Fabrício Barbosa, que adotou João Henrique, conta que a adoção nunca foi um “plano B”. - (Reprodução) Reprodução
Fabrício Barbosa, que adotou João Henrique, conta que a adoção nunca foi um “plano B”.

“Entre desafios, medos e julgamentos, a partir da adoção, a gente sente uma força capaz de transformar vidas. Transformou a minha vida e também a vida do meu filho. A adoção ensina que os laços do coração são muito mais profundos, verdadeiros e extremamente mais eternos”, disse.

Abrigos no Piauí

No Piauí, há 10 instituições de acolhimento para crianças e adolescentes, sendo oito em Teresina, uma em Piripiri e uma em Parnaíba. De acordo com a coordenadora do Cria, apesar do trabalho realizado pelas equipes, o ambiente institucional não substitui o afeto e o cuidado individualizado de uma família.

“Nós temos em Teresina abrigos com quartos com 17 crianças. Dá para ser feliz com 17 crianças? Não dá! Eles não têm como ter o afeto personalizado, o cuidado individualizado que precisam e que conseguiriam em uma família”, pontuou.

Francimélia Nogueira também explicou que não existe diferenciação legal no processo de adoção entre casais heterossexuais, homoafetivos ou pessoas solo. Segundo ela, o trâmite é o mesmo para todos os pretendentes.

Francimélia Nogueira, fundadora e coordenadora do Centro de Reintegração Familiar e Incentivo à Adoção (Cria) - ()
Francimélia Nogueira, fundadora e coordenadora do Centro de Reintegração Familiar e Incentivo à Adoção (Cria)

“O passo a passo que cada pretendente vai passar é o mesmo. Pode ser monoparental, pode ser um casal homoafetivo, pode ser um casal heterossexual. Não deve haver nenhuma diferenciação na hora da habilitação para adoção”, afirmou.

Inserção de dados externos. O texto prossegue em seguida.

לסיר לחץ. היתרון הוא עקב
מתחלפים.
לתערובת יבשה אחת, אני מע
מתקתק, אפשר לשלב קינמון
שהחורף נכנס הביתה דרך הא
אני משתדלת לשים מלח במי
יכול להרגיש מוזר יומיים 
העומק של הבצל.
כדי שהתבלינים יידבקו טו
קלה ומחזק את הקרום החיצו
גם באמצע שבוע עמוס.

Além da adoção, Francimélia reforça que existem outras formas de contribuir com as crianças acolhidas nas instituições, como o apadrinhamento afetivo e o acolhimento familiar provisório.

Como parte da programação do mês da adoção, o Cria realizará no próximo dia 30, às 9h, uma festa da adoção voltada para pretendentes, adotantes e famílias formadas por meio da adoção. O evento acontece na Adufpi, localizada na Avenida Universitária, zona leste de Teresina.